L'argento ha oscillato nei suoi ultimi livelli intraday, beneficiando dell'emergere di segnali positivi dagli indicatori di forza relativa, dopo aver raggiunto il livello di ipervenduto, che non ha influenzato il trend, come chiaro segnale per la continuazione del dominio dei venditori, soprattutto con il persistere della pressione negativa derivante dal suo scambio al di sotto della EMA50, che riduce le possibilità di una piena ripresa nel breve termine, soprattutto con il predominio del trend ribassista principale nel breve periodo.

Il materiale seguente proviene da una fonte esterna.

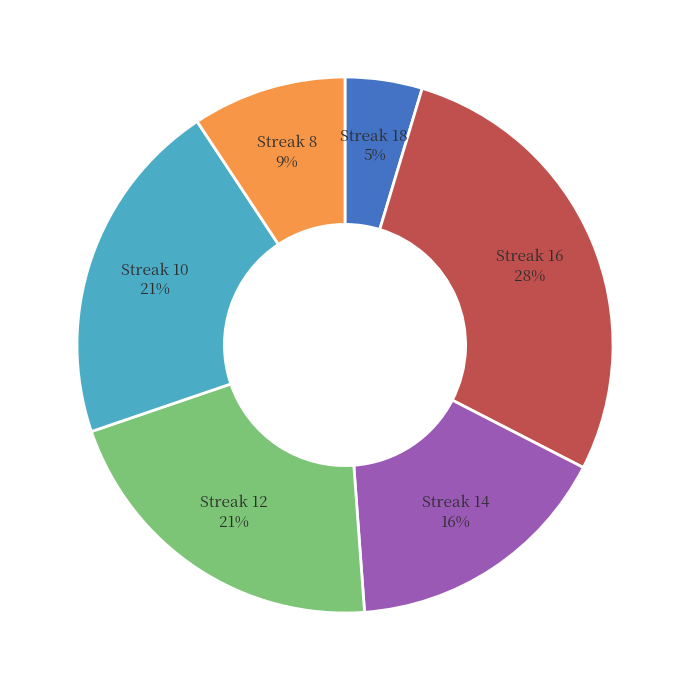

Is there any slice that represents more than half of the pie?

No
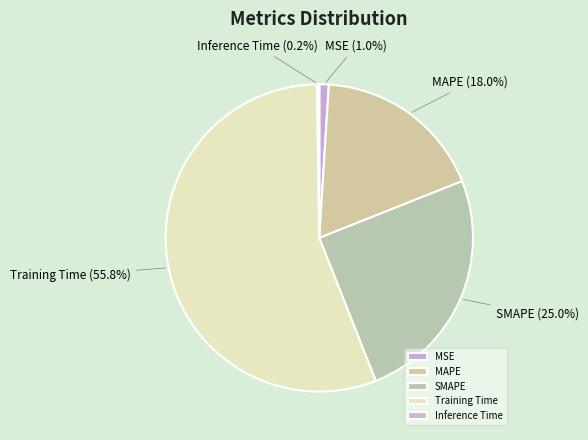

Which slice is the largest?

Training Time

L'oro ha registrato oscillazioni durante le ultime sessioni intraday, a causa della persistenza della pressione ribassista dovuta al suo valore inferiore alla media mobile esponenziale a 50 periodi (EMA50), con il predominio del trend ribassista principale nel breve termine e i tentativi di compensare le evidenti condizioni di ipervenduto degli indicatori di forza relativa, soprattutto in seguito alla comparsa di segnali positivi da parte degli stessi, che hanno contribuito a stabilizzare il prezzo contro tali pressioni.
La coppia EUR/USD ha registrato un calo durante l'ultima sessione di trading intraday, con l'emergere di segnali negativi sovrapposti da parte degli indicatori di forza relativa, dopo essere entrata in livelli di ipercomprato esagerati rispetto al movimento dei prezzi, suggerendo ulteriori ribassi nel prossimo periodo, soprattutto con il persistere della pressione negativa derivante dal trading al di sotto della media mobile esponenziale a 50 periodi (EMA50), con il predominio del trend ribassista principale.